The Belarus was Russian made and looks pretty rough. The castings are bulky and awkward when compared to american made tractors. If you are mechanically inclined you could get some cheap HP, if not, you get a major head-ache!


----------



## Big Allis (Nov 24, 2003)

my uncle had a belarus was great tractor lot poer and worked good till it broke swn n was hard get parts for but ive heard noe thy r easier get parts for thy are a cheap HP tractor


----------



## parts man (Sep 24, 2003)

If you have a dealer handy, shouldn't be to hard to get parts for now, but they don't perform like a Deere or Ford or CaseIH.
A neighborhad a 93HP model, dynoed at 103, but when put to heavy work would not hold up. (He was useing one of those "Merry Crusher" brand tiller things). A 80 HP Ford would run the machine all day and not break a sweat. The problem was that the Belarus's torque peak was @ 1400 RPM, but the peak HP developed at 2200 RPM. Whe the tractor had to actually work the engine would slow down to the torque band, but didn't have enough power to keep running. In hard going it would stall, and it broke numorous PTO housings. He had to get rid of it.


----------



## bobsacks (Dec 18, 2006)

We used to be a Belarus dealer and we sold a ton of them over the years. The 800 and 900 series were the best. Those things ran like a tank. We actually had one guy who cracked/broke his crank shaft. He ended up just tightening down the main bearings and running it the rest of the season.


----------



## Eddinberry (Dec 3, 2006)

Belarus sold like Calamine at a Poison Ivy festival around here for 2-3 years.
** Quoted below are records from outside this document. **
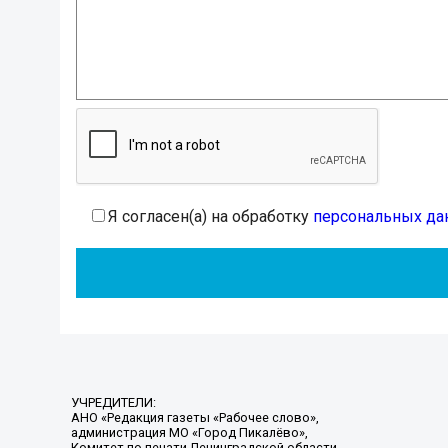
Я согласен(а) на обработку
персональных да
УЧРЕДИТЕЛИ:
АНО «Редакция газеты «Рабочее слово»,
администрация МО «Город Пикалёво»,
Комитет по печати Ленинградской области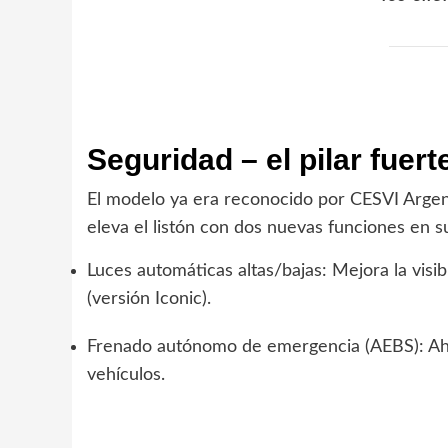
Seguridad – el pilar fuert
El modelo ya era reconocido por CESVI Argen
eleva el listón con dos nuevas funciones en
Luces automáticas altas/bajas: Mejora la visi
(versión Iconic).
Frenado autónomo de emergencia (AEBS): Aho
vehículos.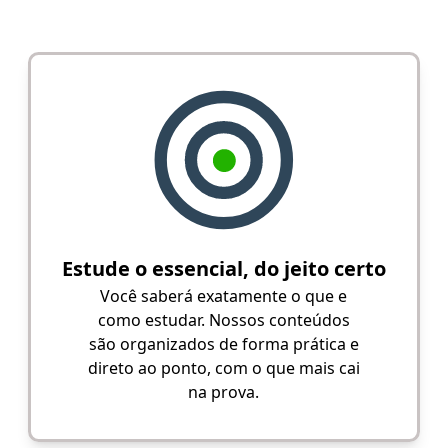
Estude o essencial, do jeito certo
Você saberá exatamente o que e
como estudar. Nossos conteúdos
são organizados de forma prática e
direto ao ponto, com o que mais cai
na prova.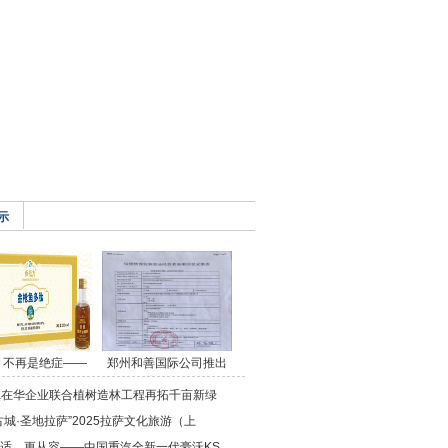
示
，不再是绝症——
郑州和善国际公司推出
da在华企业联合植树造林工程再拓千亩新绿
古城·圣地拉萨”2025拉萨文化旅游（上
适，更从容——中国重汽全新一代豪沃KS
Now they are for sale everywhere, and cheap.

The call of cheap Horsepower can't be ignored.

The problem now is parts and service.

My Neighbor bought one and ran the snot out of it.
It was reliable, and hadlots of Grunt in the black Mud.

Recently he blew out the front drive axle.
Parts will cost more than the thing is worth if they can be found.


I wish there was better support for them, they run like a TOP, and run well in the cold without drama.

The lack of support has killed sales around here.

The same thing is happening with "Same' "Tractors.

It's the old Deutz Mill in a compact Orchard tractor.
Keep the air passages clean and they run untill ya break something in the driveline...then it's time to pay out the nose!

Merry Christmas!!!
Eddinberry


----------